Talk:Nitrous oxide toxicity
Recommendations for acute care settings
I had a conversation with a medical toxicologist at Oregon Poison Center regarding this. Dumping my notes here:
- From ED perspective, the biggest concern for NO misuse is transient hypotension which can lead to falls and dysrhythmia.
- If stable on arrival, minimal workup needed.
- If neuro symptoms (e.g. ataxia, neuromuscular weakness) with history of regular abuse, recommends consulting with local poison control for guidance.
- Labs:
- Again, recommend deferring to poison control's recommendations.
- Can be helpful if admitting, otherwise unclear who will follow up and be able to interpret results, as there aren't typically outpatient toxicology clinics to refer patients to.
- B12 - limited usefulness, as NO inactivates B12 but does not actually lower free B12 levels. (my opinion: may be some justification in patients at risk for B12 deficiency which could exacerbate danger of NO abuse)
- MMA and homocysteine - elevated levels of these are more reliable for indicating B12 deficiency, but neither are perfect.
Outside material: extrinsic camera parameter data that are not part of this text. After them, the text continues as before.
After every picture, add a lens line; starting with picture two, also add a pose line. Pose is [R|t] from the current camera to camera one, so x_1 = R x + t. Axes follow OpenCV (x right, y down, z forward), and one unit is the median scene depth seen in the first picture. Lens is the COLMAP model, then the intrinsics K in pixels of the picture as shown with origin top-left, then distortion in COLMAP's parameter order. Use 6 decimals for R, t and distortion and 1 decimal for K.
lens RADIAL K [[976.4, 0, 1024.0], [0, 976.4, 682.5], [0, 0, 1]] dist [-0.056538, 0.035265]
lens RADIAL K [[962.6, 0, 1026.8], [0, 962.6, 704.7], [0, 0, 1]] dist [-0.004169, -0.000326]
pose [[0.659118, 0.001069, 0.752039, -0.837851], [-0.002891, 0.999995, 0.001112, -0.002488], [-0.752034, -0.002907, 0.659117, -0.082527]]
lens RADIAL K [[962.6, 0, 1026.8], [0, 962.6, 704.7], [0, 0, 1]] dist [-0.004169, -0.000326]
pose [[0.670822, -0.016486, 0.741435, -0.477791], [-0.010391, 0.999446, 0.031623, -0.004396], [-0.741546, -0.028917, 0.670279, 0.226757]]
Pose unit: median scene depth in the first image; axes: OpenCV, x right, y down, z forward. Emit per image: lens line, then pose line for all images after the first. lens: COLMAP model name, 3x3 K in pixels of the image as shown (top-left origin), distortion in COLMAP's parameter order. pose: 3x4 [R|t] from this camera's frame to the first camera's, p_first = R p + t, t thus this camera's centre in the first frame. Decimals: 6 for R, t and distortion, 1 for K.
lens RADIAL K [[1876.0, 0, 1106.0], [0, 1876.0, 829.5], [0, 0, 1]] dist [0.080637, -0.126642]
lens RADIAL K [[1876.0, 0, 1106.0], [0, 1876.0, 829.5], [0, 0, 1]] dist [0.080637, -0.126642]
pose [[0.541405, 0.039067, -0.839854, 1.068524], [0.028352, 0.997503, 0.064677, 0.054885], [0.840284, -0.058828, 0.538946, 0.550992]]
MMA may be an easier test to order because it's a routine screening test for methylmalonic acidemia in newborns.
- Treatment:
- As usual in toxicology, no randomized controlled trials to guide treatment protocols.
- Very low risk to start patients on B12 supplement if they are regular nitrous user, though unclear how helpful.
- (my opinion: patient education! Counsel them on risks of continued NO abuse and discuss harm reduction strategies. Many NO users are in theirs 20s, so try to help them establish with primary care for follow up if needed.)